◆ **Stated task**: Please list every line of the data below that contains the string "newSketch".

◆ **Data in this exercise**:

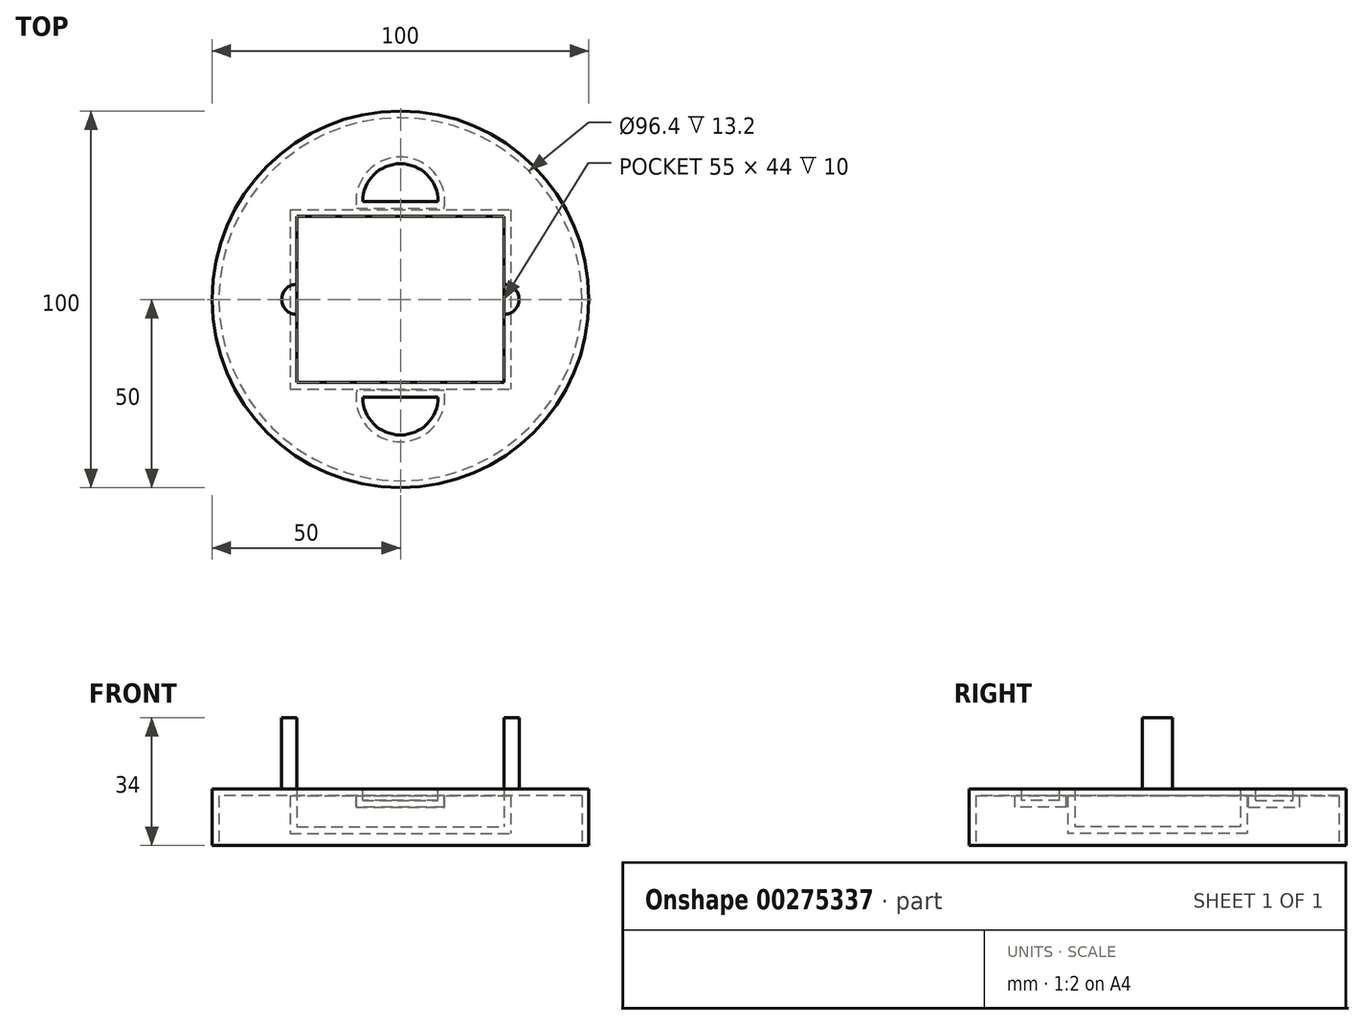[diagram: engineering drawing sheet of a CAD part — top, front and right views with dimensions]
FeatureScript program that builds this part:
annotation { "Feature Type Name" : "Feature", "Feature Type Description" : "" }
export const myFeature = defineFeature(function(context is Context, id is Id, definition is map)
    precondition{}
    {
        {
            var Q0;
            Q0=qCreatedBy(makeId("Top.planeOp"),FACE);
            var sketch = newSketch(context, id + "F0", { "sketchPlane" : qUnion([Q0])});
            skLineSegment(sketch, "E0.bottom", {"start": v(-27.5, 22) * mm, "end": v(27.5, 22) * mm});
            skLineSegment(sketch, "E0.top", {"start": v(-27.5, -22) * mm, "end": v(27.5, -22) * mm});
            skLineSegment(sketch, "E0.left", {"start": v(-27.5, 22) * mm, "end": v(-27.5, -22) * mm});
            skLineSegment(sketch, "E0.right", {"start": v(27.5, 22) * mm, "end": v(27.5, -22) * mm});
            skPoint(sketch, "E0.middle", {"position": v(0, 0) * mm});
            skCircle(sketch, "E1", {"center": v(0, 0) * mm, "radius": 50 * mm});
            skPoint(sketch, "E2.start.orphan", {"position": v(-27.5, 0) * mm});
            skPoint(sketch, "E3.start.orphan", {"position": v(27.5, 0) * mm});
            skPoint(sketch, "E4.endSnap0", {"position": v(0, 22) * mm});
            skPoint(sketch, "E5.endSnap0", {"position": v(0, -22) * mm});
            skPoint(sketch, "E5.start.orphan", {"position": v(0, -22) * mm});
            skPoint(sketch, "E4.start.orphan", {"position": v(0, 22) * mm});
            skPoint(sketch, "E6.start.orphan", {"position": v(0, 26) * mm});
            skPoint(sketch, "E7.start.orphan", {"position": v(0, -26) * mm});
            skSolve(sketch);
        }
        {
            var Q0;
            Q0=makeQuery(id+"F0.imprint","IMPRINT",FACE,{"disambiguationData":[TD([[makeQuery(id+"F0.imprint","IMPRINT",EDGE,{"derivedFrom":sQuery(id+"F0.wireOp",EDGE,"E0.bottom")}),1.0]])]});
            extrude(context, id + "F1", {"entities" : qUnion([Q0]), "depth" : 15 * mm});
        }
        {
            var Q0;
            Q0=makeQuery(id+"F0.imprint","IMPRINT",FACE,{"disambiguationData":[TD([[makeQuery(id+"F0.imprint","IMPRINT",EDGE,{"derivedFrom":sQuery(id+"F0.wireOp",EDGE,"E0.bottom")}),-1.0]])]});
            extrude(context, id + "F2", {"entities" : qUnion([Q0]), "operationType" : NewBodyOperationType.ADD, "depth" : 5 * mm});
        }
        {
            var Q0;
            Q0=qCreatedBy(makeId("Top.planeOp"),FACE);
            cPlane(context, id + "F3", {"entities" : qUnion([Q0]), "cplaneType" : CPlaneType.OFFSET, "offset" : 15 * mm, "width" : 150 * mm, "height" : 150 * mm});
        }
        {
            var Q0;
            Q0=qCreatedBy(id+"F3.planeOp",FACE);
            var sketch = newSketch(context, id + "F4", { "sketchPlane" : qUnion([Q0])});
            skPoint(sketch, "E8.end.orphan", {"position": v(43.55, 0) * mm});
            skPoint(sketch, "E9.start.orphan", {"position": v(0, 0) * mm});
            skLineSegment(sketch, "E10", {"start": v(0, -26) * mm, "end": v(-5, -26) * mm});
            skLineSegment(sketch, "E11", {"start": v(0, -26) * mm, "end": v(5, -26) * mm});
            skLineSegment(sketch, "E12", {"start": v(0, 26) * mm, "end": v(5, 26) * mm});
            skLineSegment(sketch, "E13", {"start": v(0, 26) * mm, "end": v(-5, 26) * mm});
            skArc(sketch, "E14", {"start": v(10, 26) * mm, "mid": v(0, 36) * mm, "end": v(-10, 26) * mm});
            skArc(sketch, "E15", {"start": v(-10, -26) * mm, "mid": v(0, -36) * mm, "end": v(10, -26) * mm});
            skLineSegment(sketch, "E16", {"start": v(0, 26) * mm, "end": v(10, 26) * mm});
            skLineSegment(sketch, "E17", {"start": v(0, 26) * mm, "end": v(-10, 26) * mm});
            skLineSegment(sketch, "E18", {"start": v(0, -26) * mm, "end": v(-10, -26) * mm});
            skLineSegment(sketch, "E19", {"start": v(0, -26) * mm, "end": v(10, -26) * mm});
            skLineSegment(sketch, "E20", {"start": v(0, 0) * mm, "end": v(27.5, 0) * mm});
            skLineSegment(sketch, "E21", {"start": v(0, 0) * mm, "end": v(-27.5, 0) * mm});
            skArc(sketch, "E22", {"start": v(-27.5, 4) * mm, "mid": v(-31.5, 0) * mm, "end": v(-27.5, -4) * mm});
            skArc(sketch, "E23", {"start": v(27.5, -4) * mm, "mid": v(31.5, 0) * mm, "end": v(27.5, 4) * mm});
            skLineSegment(sketch, "E24", {"start": v(-27.5, 4) * mm, "end": v(-27.5, -4) * mm});
            skLineSegment(sketch, "E25", {"start": v(27.5, 4) * mm, "end": v(27.5, -4) * mm});
            skSolve(sketch);
        }
        {
            var Q0;
            {var subQ4=sQuery(id+"F4.wireOp",EDGE,"E14");Q0=makeQuery(id+"F4.imprint","IMPRINT",FACE,{"disambiguationData":[TD([[makeQuery(id+"F4.imprint","IMPRINT",EDGE,{"derivedFrom":subQ4}),1.0]])]});}
            var Q1;
            {var subQ4=sQuery(id+"F4.wireOp",EDGE,"E15");Q1=makeQuery(id+"F4.imprint","IMPRINT",FACE,{"disambiguationData":[TD([[makeQuery(id+"F4.imprint","IMPRINT",EDGE,{"derivedFrom":subQ4}),1.0]])]});}
            extrude(context, id + "F5", {"entities" : qUnion([Q0, Q1]), "operationType" : NewBodyOperationType.REMOVE, "oppositeDirection" : true, "depth" : 3 * mm});
        }
        {
            var Q0;
            {var subQ0=sQuery(id+"F0.wireOp",EDGE,"E0.right");var subQ1=sQuery(id+"F0.wireOp",EDGE,"E0.left");var subQ2=sQuery(id+"F0.wireOp",EDGE,"E0.top");var subQ3=sQuery(id+"F0.wireOp",EDGE,"E0.bottom");Q0=makeQuery(id+"F2.boolean.opBoolean","MERGE",FACE,{"derivedFrom":[makeQuery(id+"F1.opExtrude","CAP_FACE",FACE,{"disambiguationData":[OSD([subQ3,subQ2,subQ1,subQ0,sQuery(id+"F0.wireOp",EDGE,"E1")])],"isStart":true}),makeQuery(id+"F2.opExtrude","CAP_FACE",FACE,{"disambiguationData":[OSD([subQ3,subQ2,subQ1,subQ0])],"isStart":true})]});}
            shell(context, id + "F6", {"entities" : qUnion([Q0]), "thickness" : 1.8 * mm});
        }
        {
            var Q0;
            {var subQ0=sQuery(id+"F4.wireOp",EDGE,"E22");Q0=makeQuery(id+"F4.imprint","IMPRINT",FACE,{"disambiguationData":[TD([[makeQuery(id+"F4.imprint","IMPRINT",EDGE,{"derivedFrom":subQ0}),1.0]])]});}
            var Q1;
            {var subQ0=sQuery(id+"F4.wireOp",EDGE,"E23");Q1=makeQuery(id+"F4.imprint","IMPRINT",FACE,{"disambiguationData":[TD([[makeQuery(id+"F4.imprint","IMPRINT",EDGE,{"derivedFrom":subQ0}),1.0]])]});}
            extrude(context, id + "F7", {"entities" : qUnion([Q0, Q1]), "operationType" : NewBodyOperationType.ADD, "depth" : 19 * mm});
        }
    });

◆ **Response to this task**:
            var sketch = newSketch(context, id + "F0", { "sketchPlane" : qUnion([Q0])});
            var sketch = newSketch(context, id + "F4", { "sketchPlane" : qUnion([Q0])});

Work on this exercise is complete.